[DATASET EXTRACT]

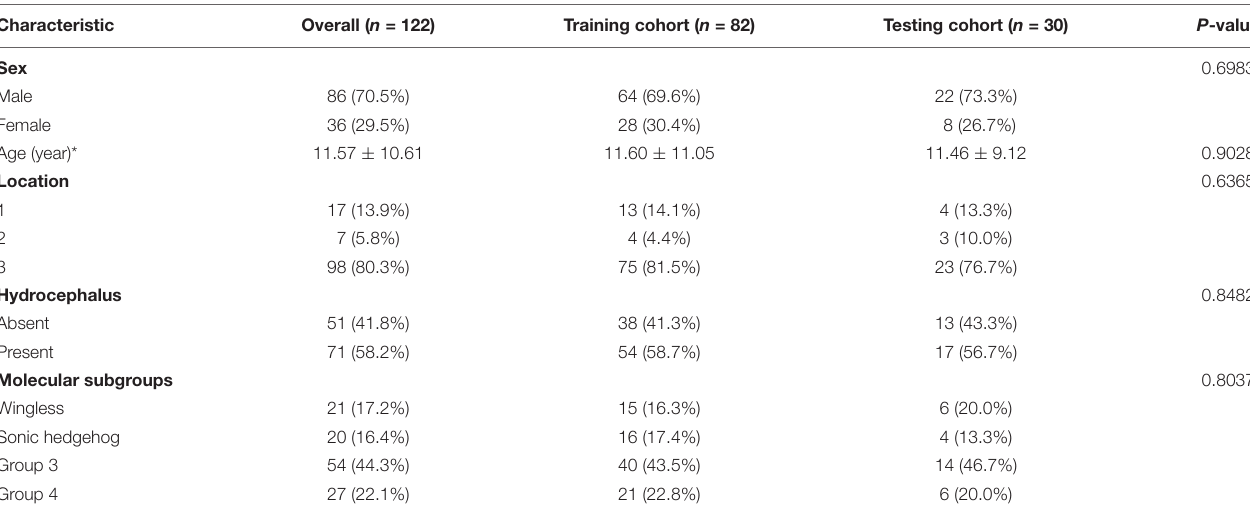
FIGURE 1 | Overview of the radiomics pipeline in this study. The pipeline consisted of tumor delineation, image preprocessing, radiomics feature extraction, feature selection, model building, and model evaluation. TABLE 1 | Characteristics of patients with medulloblastoma in the training cohort and testing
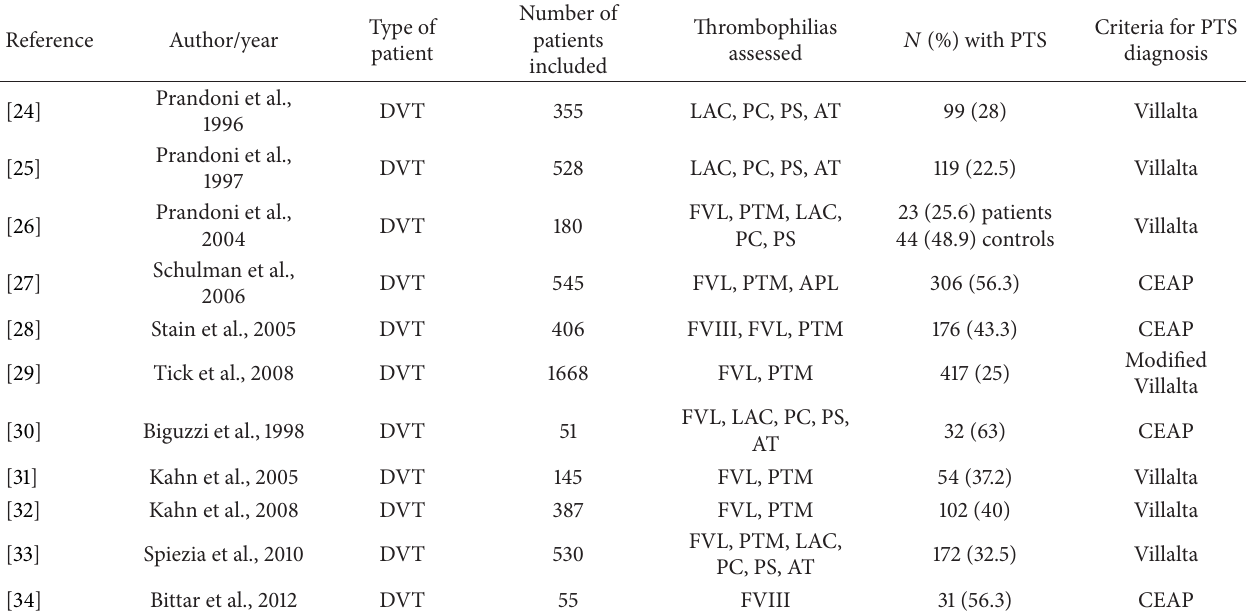
Table 1: Included studies in deep vein thrombosis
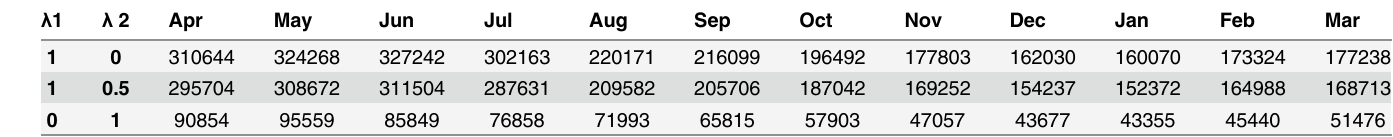
Table 4. The average results of hydroelectric power generation of Karun 1 using weighting method (MWh).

[/DATASET EXTRACT]

* **WORK ITEM**:
Please give the data again in full, exactly as written, but without any images.

* **WRITTEN ANSWER**:
FIGURE 1 | Overview of the radiomics pipeline in this study. The pipeline consisted of tumor delineation, image preprocessing, radiomics feature extraction, feature selection, model building, and model evaluation. TABLE 1 | Characteristics of patients with medulloblastoma in the training cohort and testing
Table 1: Included studies in deep vein thrombosis
Table 4. The average results of hydroelectric power generation of Karun 1 using weighting method (MWh).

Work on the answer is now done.